Stored records
———

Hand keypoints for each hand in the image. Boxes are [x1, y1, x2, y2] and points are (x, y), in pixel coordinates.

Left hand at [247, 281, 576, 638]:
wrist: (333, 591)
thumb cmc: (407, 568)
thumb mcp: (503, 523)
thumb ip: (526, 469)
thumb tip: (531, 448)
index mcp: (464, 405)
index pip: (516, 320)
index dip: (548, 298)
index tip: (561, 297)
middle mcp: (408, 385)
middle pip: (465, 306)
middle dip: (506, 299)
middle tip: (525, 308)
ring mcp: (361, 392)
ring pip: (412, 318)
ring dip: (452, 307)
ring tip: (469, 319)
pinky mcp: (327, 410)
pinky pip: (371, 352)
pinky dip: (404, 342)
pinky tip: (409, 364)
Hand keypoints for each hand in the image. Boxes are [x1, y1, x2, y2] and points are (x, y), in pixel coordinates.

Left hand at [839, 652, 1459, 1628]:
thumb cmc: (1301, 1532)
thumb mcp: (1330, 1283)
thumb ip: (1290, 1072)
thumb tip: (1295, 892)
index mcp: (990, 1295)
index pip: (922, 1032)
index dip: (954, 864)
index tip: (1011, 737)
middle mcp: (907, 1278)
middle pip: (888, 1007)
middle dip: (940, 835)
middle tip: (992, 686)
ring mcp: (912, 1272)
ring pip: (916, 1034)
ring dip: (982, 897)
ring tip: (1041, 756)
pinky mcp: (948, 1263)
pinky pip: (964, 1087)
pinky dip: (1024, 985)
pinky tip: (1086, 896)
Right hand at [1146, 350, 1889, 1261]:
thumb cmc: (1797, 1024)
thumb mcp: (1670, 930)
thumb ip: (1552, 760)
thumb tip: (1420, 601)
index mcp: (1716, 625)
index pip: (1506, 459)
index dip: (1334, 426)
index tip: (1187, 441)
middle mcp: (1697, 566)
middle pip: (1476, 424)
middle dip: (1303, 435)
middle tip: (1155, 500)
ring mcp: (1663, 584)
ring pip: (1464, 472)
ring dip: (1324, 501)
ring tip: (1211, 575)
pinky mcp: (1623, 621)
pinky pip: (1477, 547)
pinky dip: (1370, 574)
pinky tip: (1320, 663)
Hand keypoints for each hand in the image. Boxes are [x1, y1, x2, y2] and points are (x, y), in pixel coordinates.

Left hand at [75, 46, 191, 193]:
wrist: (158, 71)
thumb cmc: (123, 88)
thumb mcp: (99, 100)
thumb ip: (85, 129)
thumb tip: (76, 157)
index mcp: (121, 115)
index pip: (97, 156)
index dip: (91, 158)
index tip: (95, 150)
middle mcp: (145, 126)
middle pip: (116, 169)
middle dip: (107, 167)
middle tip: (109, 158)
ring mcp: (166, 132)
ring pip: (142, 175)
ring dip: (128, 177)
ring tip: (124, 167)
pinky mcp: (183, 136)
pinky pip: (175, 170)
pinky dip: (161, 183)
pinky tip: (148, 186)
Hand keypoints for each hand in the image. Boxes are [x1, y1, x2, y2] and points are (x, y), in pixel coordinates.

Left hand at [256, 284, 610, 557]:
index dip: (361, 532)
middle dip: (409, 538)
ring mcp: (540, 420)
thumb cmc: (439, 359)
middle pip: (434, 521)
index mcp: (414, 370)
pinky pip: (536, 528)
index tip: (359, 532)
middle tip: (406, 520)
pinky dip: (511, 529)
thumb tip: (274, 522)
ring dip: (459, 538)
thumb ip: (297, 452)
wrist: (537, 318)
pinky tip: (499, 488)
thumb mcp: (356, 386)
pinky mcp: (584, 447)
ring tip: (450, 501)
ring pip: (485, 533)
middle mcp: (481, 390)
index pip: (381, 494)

———

* Exercise brief: Starting with the line with "index pip: (922, 1032)" above and going on through the line with "thumb cmc: (1797, 1024)", transcribe every line exactly, both ends included, and add nothing.

* Response to the task:
index pip: (922, 1032)
index dip: (954, 864)
index tip: (1011, 737)
middle mcp: (907, 1278)
middle pip: (888, 1007)
middle dip: (940, 835)
middle tip: (992, 686)
ring mcp: (912, 1272)
ring pip: (916, 1034)
ring dip: (982, 897)
ring tip: (1041, 756)
pinky mcp: (948, 1263)
pinky pip: (964, 1087)
pinky dip: (1024, 985)
pinky tip: (1086, 896)
Right hand at [1146, 350, 1889, 1261]:
thumb cmc: (1797, 1024)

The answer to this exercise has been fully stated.